> EXERCISE GOAL
Scan the entries below for the string "tinggi" and copy every line where it turns up.

Saved data entries
=== Begin Enclosure ===

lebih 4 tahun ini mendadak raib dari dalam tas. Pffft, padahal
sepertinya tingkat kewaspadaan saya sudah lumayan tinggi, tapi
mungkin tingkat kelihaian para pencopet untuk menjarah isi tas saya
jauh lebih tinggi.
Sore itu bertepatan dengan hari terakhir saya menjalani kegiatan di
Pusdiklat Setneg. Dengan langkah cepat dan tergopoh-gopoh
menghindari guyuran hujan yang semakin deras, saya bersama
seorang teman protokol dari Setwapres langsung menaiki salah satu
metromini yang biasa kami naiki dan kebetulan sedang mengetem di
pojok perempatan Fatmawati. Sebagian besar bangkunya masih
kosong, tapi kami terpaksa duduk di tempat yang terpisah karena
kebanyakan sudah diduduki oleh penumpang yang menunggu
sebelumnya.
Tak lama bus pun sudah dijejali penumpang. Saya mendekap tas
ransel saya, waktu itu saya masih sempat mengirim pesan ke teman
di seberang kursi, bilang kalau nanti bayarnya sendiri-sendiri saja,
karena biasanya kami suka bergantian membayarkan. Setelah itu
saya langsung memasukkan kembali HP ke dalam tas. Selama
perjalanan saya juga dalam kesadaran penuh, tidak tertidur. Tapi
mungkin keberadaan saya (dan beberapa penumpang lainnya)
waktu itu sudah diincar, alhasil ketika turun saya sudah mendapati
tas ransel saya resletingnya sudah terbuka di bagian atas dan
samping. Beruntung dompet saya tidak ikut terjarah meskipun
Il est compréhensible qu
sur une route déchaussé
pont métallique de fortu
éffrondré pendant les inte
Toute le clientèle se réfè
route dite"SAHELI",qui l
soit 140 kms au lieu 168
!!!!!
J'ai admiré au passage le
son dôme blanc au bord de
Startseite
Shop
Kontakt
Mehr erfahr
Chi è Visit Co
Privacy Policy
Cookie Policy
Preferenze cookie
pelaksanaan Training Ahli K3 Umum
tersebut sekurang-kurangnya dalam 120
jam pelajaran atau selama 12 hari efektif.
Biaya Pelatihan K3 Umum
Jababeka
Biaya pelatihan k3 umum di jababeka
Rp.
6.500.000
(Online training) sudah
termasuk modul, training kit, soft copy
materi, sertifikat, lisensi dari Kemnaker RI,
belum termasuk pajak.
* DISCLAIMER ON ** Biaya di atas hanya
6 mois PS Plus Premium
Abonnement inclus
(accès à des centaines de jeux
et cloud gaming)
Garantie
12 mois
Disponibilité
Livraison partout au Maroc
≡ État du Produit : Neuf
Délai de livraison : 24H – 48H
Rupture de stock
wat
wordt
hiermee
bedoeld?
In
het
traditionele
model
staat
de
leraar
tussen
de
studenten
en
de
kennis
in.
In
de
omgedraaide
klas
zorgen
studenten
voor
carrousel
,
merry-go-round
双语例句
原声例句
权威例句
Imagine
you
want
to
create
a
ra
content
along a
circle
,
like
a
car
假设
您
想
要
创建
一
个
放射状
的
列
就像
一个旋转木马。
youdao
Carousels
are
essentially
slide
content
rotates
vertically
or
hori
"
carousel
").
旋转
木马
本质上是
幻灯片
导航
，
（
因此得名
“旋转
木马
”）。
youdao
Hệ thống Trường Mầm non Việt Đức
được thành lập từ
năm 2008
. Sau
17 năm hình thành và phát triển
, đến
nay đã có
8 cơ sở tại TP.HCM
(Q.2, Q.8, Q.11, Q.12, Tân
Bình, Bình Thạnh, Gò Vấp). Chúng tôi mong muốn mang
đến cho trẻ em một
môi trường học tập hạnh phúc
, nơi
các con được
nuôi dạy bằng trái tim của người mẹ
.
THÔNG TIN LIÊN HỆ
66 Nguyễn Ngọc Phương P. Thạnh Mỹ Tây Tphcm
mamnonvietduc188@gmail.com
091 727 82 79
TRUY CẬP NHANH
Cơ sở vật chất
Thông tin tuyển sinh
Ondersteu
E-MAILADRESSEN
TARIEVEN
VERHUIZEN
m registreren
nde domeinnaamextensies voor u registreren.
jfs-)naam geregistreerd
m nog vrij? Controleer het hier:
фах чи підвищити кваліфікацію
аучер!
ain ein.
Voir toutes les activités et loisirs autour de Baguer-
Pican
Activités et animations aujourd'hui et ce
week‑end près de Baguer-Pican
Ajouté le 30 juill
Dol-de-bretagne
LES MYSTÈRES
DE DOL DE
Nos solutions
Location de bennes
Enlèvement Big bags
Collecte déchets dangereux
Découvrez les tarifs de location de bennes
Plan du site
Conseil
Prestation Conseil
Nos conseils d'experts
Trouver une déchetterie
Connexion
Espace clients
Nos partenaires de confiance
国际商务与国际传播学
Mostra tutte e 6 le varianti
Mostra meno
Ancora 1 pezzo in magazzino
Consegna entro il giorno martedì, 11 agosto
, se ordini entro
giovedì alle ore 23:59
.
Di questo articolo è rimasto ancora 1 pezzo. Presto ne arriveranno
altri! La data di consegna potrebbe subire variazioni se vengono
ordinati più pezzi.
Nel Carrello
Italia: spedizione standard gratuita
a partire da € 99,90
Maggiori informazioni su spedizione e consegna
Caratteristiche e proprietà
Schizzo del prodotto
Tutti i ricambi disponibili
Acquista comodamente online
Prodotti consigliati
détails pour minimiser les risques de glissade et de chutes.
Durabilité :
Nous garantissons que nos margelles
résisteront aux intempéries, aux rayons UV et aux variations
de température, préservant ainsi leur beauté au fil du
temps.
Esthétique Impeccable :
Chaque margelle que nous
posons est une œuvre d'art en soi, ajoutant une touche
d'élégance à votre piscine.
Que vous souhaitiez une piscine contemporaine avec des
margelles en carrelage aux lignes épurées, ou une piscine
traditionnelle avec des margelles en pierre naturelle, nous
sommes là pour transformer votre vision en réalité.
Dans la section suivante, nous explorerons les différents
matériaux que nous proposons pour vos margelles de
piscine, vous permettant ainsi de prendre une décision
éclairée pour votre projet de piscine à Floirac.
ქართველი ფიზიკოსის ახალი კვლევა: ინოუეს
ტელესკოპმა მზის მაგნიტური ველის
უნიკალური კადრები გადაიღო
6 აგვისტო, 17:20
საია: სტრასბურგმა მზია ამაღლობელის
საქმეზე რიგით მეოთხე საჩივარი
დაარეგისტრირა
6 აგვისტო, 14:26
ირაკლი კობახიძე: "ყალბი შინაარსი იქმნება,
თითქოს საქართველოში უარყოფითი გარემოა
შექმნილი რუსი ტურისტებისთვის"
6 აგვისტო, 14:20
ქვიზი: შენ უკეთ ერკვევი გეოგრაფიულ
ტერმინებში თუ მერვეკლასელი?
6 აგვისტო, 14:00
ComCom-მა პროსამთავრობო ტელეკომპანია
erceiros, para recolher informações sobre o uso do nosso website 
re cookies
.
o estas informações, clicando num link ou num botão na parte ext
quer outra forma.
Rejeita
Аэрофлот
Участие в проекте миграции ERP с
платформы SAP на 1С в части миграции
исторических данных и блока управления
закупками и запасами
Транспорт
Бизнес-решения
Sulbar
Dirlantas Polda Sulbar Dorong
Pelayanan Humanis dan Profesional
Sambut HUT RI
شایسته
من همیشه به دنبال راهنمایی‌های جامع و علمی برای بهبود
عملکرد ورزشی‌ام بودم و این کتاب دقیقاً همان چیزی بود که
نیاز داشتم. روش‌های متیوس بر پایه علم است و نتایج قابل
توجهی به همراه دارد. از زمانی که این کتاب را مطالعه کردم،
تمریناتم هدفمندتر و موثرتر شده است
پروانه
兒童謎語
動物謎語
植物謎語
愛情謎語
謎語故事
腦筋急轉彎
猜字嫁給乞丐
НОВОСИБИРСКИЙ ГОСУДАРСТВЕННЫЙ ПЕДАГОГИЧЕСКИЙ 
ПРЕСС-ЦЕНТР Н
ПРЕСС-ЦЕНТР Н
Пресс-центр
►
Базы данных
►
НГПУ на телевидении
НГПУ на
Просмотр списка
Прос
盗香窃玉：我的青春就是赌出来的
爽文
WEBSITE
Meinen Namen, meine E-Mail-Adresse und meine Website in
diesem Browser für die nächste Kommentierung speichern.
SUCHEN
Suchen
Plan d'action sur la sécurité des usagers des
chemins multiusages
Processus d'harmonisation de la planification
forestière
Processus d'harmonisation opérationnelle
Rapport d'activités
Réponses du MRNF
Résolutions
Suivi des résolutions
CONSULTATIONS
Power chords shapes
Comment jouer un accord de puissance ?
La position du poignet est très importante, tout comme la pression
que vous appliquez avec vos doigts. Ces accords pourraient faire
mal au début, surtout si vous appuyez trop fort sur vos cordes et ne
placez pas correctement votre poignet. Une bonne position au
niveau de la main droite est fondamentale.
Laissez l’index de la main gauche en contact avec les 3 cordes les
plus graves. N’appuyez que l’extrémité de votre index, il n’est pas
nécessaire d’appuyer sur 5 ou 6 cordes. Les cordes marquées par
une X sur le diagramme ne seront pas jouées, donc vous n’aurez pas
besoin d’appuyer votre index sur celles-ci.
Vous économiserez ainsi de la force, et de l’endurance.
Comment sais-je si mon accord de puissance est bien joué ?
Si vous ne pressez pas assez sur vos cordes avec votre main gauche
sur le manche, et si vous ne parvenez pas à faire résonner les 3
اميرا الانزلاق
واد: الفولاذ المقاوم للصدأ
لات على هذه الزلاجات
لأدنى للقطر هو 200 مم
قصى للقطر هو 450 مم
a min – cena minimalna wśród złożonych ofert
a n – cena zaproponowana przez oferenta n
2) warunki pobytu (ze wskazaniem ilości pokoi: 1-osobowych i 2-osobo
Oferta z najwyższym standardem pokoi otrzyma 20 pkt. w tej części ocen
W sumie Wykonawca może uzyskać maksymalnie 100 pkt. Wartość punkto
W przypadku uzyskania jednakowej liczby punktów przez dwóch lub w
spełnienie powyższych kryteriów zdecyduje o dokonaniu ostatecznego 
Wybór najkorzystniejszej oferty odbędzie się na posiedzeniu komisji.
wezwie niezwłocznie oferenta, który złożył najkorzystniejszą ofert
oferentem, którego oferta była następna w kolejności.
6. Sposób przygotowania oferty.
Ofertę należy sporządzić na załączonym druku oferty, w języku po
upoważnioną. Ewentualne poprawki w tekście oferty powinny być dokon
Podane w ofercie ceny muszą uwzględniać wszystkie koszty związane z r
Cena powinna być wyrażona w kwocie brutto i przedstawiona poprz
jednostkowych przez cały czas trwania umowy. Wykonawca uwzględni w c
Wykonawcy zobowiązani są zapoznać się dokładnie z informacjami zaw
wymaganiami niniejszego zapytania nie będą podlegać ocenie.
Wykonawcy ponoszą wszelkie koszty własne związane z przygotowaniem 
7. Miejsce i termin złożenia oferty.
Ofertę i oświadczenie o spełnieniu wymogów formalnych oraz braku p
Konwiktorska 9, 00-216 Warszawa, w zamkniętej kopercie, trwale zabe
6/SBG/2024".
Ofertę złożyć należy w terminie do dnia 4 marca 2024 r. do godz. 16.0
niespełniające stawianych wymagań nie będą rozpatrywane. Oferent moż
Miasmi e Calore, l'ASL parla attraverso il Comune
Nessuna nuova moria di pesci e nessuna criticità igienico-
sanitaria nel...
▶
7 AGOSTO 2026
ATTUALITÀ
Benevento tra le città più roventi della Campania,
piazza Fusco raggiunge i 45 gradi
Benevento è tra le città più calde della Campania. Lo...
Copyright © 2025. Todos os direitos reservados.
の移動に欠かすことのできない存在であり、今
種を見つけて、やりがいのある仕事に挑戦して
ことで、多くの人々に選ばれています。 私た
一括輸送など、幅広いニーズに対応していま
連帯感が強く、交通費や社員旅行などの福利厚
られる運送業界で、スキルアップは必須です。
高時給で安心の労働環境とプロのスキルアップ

=== End Enclosure ===

> PROBLEM SOLUTION
sepertinya tingkat kewaspadaan saya sudah lumayan tinggi, tapi
jauh lebih tinggi.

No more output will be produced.